• Required actions:
- 1) In the article on the BLM's wild horse and burro program below, what percentage of the program's budget goes to fertility control and keeping horses on the range?
- 2) Write the next part of the article on the BLM's wild horse and burro program, starting right after its final sentence.

• Text shown:
:::::
The BLM’s annual wild horse and burro round up is already underway this year (see reports here and here). Wild horse and burro advocates say if the animals are not rounded up, but instead have their numbers managed via fertility control methods, maintaining them would cost virtually nothing – providing a solution for the program’s inefficiency and high cost.

About 60 to 70 percent of the BLM’s Wild Horse and Burro Program budget is spent on roundups and holding facilities, while only 6 percent is spent on fertility control and keeping horses on the range. (In 2014, holding horses in off-range facilities cost more than $43 million, which accounted for 63 percent of the Wild Horse and Burro Program’s annual budget. The total lifetime cost for caring for a captured animal that’s not adopted is nearly $50,000.) Redirecting federal funds from costly and traumatic round-ups to in-the-wild fertility management could save taxpayers millions.

That, however, would require the BLM to stand up to the industries it is supposed to regulate, Baca says.

Historically, the BLM and the Department of Interior have had deep ties to the industries they administer. Former Secretary of Interior Ken Salazar, for instance, comes from one of the oldest cattle families of Colorado. The current director of BLM, Neil Kornze, has ties to the mining industry. Son of a Barrick Gold Corporation employee, Kornze worked as a natural resources staffer for Harry Reid, a politician supported in part by mining industries. An article in the Las Vegas Sun also alleges Harry Reid gave his approval for the Burns Amendment before it passed.

Recently the agency has been making efforts to chart a new course for managing wild horses and burros. In a July statement, the bureau said it would “initiate 21 research projects aimed at developing new tools for managing healthy horses and burros on healthy rangelands, including safe and effective ways to slow the population growth rate of the animals and reduce the need to remove animals from the public lands.”

BLM spokesperson Greg Fuhs says the bureau is looking into fertility-control vaccines and spaying to help slow the wild horse population growth. “Research projects will begin with “pen trials” to evaluate methods, such as spaying, on a small number of animals in a controlled corral or pasture setting. If a pen trial yields promising results, then a “field trial” will further evaluate some methods in the natural setting of a Herd Area,” he says.
:::::
Saved entries:

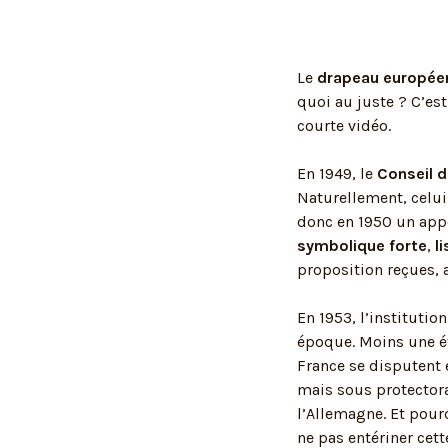
Le
drapeau europée
quoi au juste ? C’es
courte vidéo.
En 1949, le
Conseil d
Naturellement, celui
donc en 1950 un appel
symbolique forte
,
li
proposition reçues, 
En 1953, l’institutio
époque. Moins une éto
France se disputent e
mais sous protectora
l’Allemagne. Et pourq
ne pas entériner cett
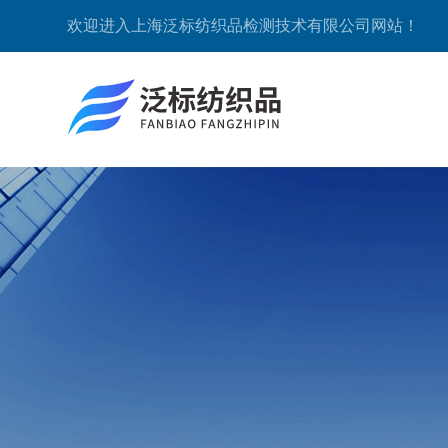
欢迎进入上海泛标纺织品检测技术有限公司网站！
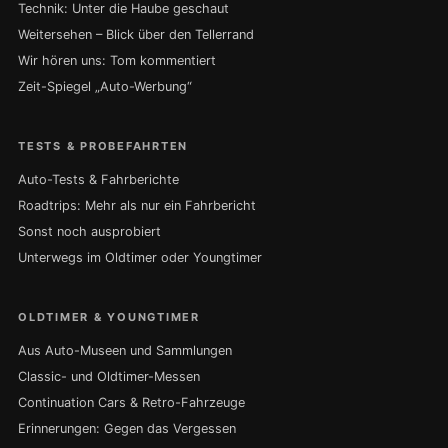
Technik: Unter die Haube geschaut
Weitersehen – Blick über den Tellerrand
Wir hören uns: Tom kommentiert
Zeit-Spiegel „Auto-Werbung“
TESTS & PROBEFAHRTEN
Auto-Tests & Fahrberichte
Roadtrips: Mehr als nur ein Fahrbericht
Sonst noch ausprobiert
Unterwegs im Oldtimer oder Youngtimer
OLDTIMER & YOUNGTIMER
Aus Auto-Museen und Sammlungen
Classic- und Oldtimer-Messen
Continuation Cars & Retro-Fahrzeuge
Erinnerungen: Gegen das Vergessen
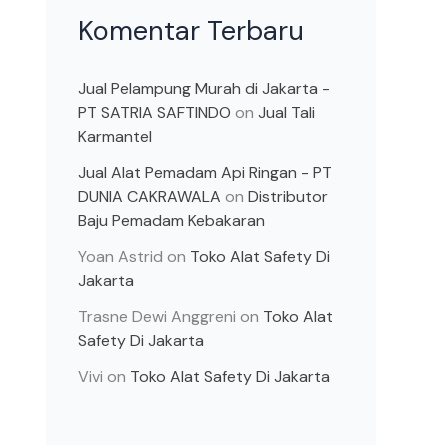
Komentar Terbaru
Jual Pelampung Murah di Jakarta -
PT SATRIA SAFTINDO
on
Jual Tali
Karmantel
Jual Alat Pemadam Api Ringan - PT
DUNIA CAKRAWALA
on
Distributor
Baju Pemadam Kebakaran
Yoan Astrid
on
Toko Alat Safety Di
Jakarta
Trasne Dewi Anggreni
on
Toko Alat
Safety Di Jakarta
Vivi
on
Toko Alat Safety Di Jakarta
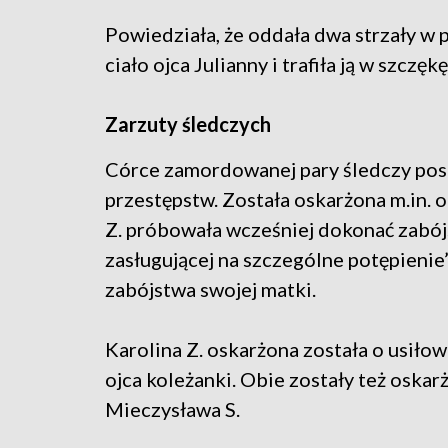
Powiedziała, że oddała dwa strzały w 
ciało ojca Julianny i trafiła ją w szcz
Zarzuty śledczych
Córce zamordowanej pary śledczy post
przestępstw. Została oskarżona m.in. o
Z. próbowała wcześniej dokonać zabó
zasługującej na szczególne potępieni
zabójstwa swojej matki.
Karolina Z. oskarżona została o usiło
ojca koleżanki. Obie zostały też oskar
Mieczysława S.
:::::
• Answers for each item:
- 1) Only 6 percent.

- 2)
Neda DeMayo, the president of Return to Freedom Wild Horse Sanctuary, says the public is generally unaware of the wild horses and burros, and of how the public lands are managed. She believes education to be the key in the survival of the wild equines.

Some still believe the wild horse to be an invasive species in North America, brought to the New World by Conquistadors from Spain. But a 1992 study conducted by Helsinki University Zoological Institute estimates E. Caballus, the modern horse, originated from the North American continent 1.7 million years ago. The finding, based on molecular and paleontological evidence, has been further supported by Michael Hfreiter, of the Department of Evolutionary Genetics at the Max Planck Institute in Leipzig, Germany.

Chief, the stallion captured years ago by the BLM who now lives in DeMayo’s sanctuary, is a Kiger mustang and as such a carrier of the ancient Iberian Sorraia horse’s bloodline.

There is evidence that the BLM is managing the horses at such a low level their genetic viability might be compromised. According to The BLM’s lead equine geneticist, Dr. Gus Cothran’s DNA analysis, a healthy population size should consist of 150-200 animals to prevent inbreeding. Currently, only 25 percent of federally managed wild horses herds meet that demand.

DeMayo is committed to preserving the wild horse with its diverse bloodlines for future generations. Working with the issue for almost 20 years, she has learned that the real fight is about economics. The problem, she says, is that the wild horse doesn’t make any money.

"As long as the only value put on wildlife is money, nothing will change."

Note: This article has been revised to include a more detailed explanation of ecologist Craig Downer's argument that well-managed wild horse populations can contribute positively to certain ecosystems.